The 62-year-old reality star’s family announced on Monday, June 5, that she died suddenly following a stroke.

They released a statement saying, “It breaks our hearts to announce the passing of Anna Shay, a devoted mother, grandmother, charismatic personality, and our brightest beam of sunshine, at 62 from a stroke.”

“Anna taught us many life lessons on how not to take life too seriously and to enjoy the finer things,” her family continued. “We will never forget her influence on our lives, but we will always miss her.”

Shay swiftly won over fans during the first season of Bling Empire. This reality series followed the glamorous lifestyles of a select group of affluent Asian and Asian-American residents of Los Angeles. However, the show was canceled after only three seasons.

She had a lot of mystery around her history, riches, and where it all came from, which contributed to the fascination surrounding her existence.

Her co-star Kane Lim described her on-screen as “half-Japanese and half-Russian and super, super wealthy,” and she cited “weapons” as one of the sources of her alleged billion-dollar wealth, saying that her father “sells bombs, guns, defense technology – and it’s worth, like, a few billion.”

Later, Shay refuted those assertions in an interview, saying: “I asked [Lim], ‘Why did you say my dad was in arms?’ ‘I don’t know.’” He believed he was knowledgeable, but perhaps he wasn’t and was merely speculating.

Since then, NBC News has revealed that Edward Shay, Shay’s father, founded the American defense and government services provider Pacific Architects and Engineers, or PAE. Edward Shay passed away in 1995.

Large organizations like NASA and the U.N. are among the clients of his company today, but according to the outlet, back in the 1960s and 1970s, “it provided cover for the Phoenix Program, a CIA-led operation to weed out undercover communist Viet Cong operatives and their sympathizers through a strategy that led to torture and, at times, killings of Vietnamese people and others.”

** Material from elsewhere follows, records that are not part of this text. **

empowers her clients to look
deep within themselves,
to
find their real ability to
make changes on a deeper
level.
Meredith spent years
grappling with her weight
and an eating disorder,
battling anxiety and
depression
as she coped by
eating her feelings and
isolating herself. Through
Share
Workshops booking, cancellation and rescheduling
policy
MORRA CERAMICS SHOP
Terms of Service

Shay acknowledged that she was taken aback by the kind of popularity and cult following that Bling Empire brought her, despite the fact that she herself never addressed her father’s professional background and role in what researchers have referred to as one of the “ugliest aspects” of the Vietnam War.

She also said, “I wasn’t even expecting to be in front of the camera,” adding, “I’m quite bashful and I went along with whatever situation was happening. I was only being myself.” Her son Kenny Kemp and a few unknown grandchildren are her only surviving family members.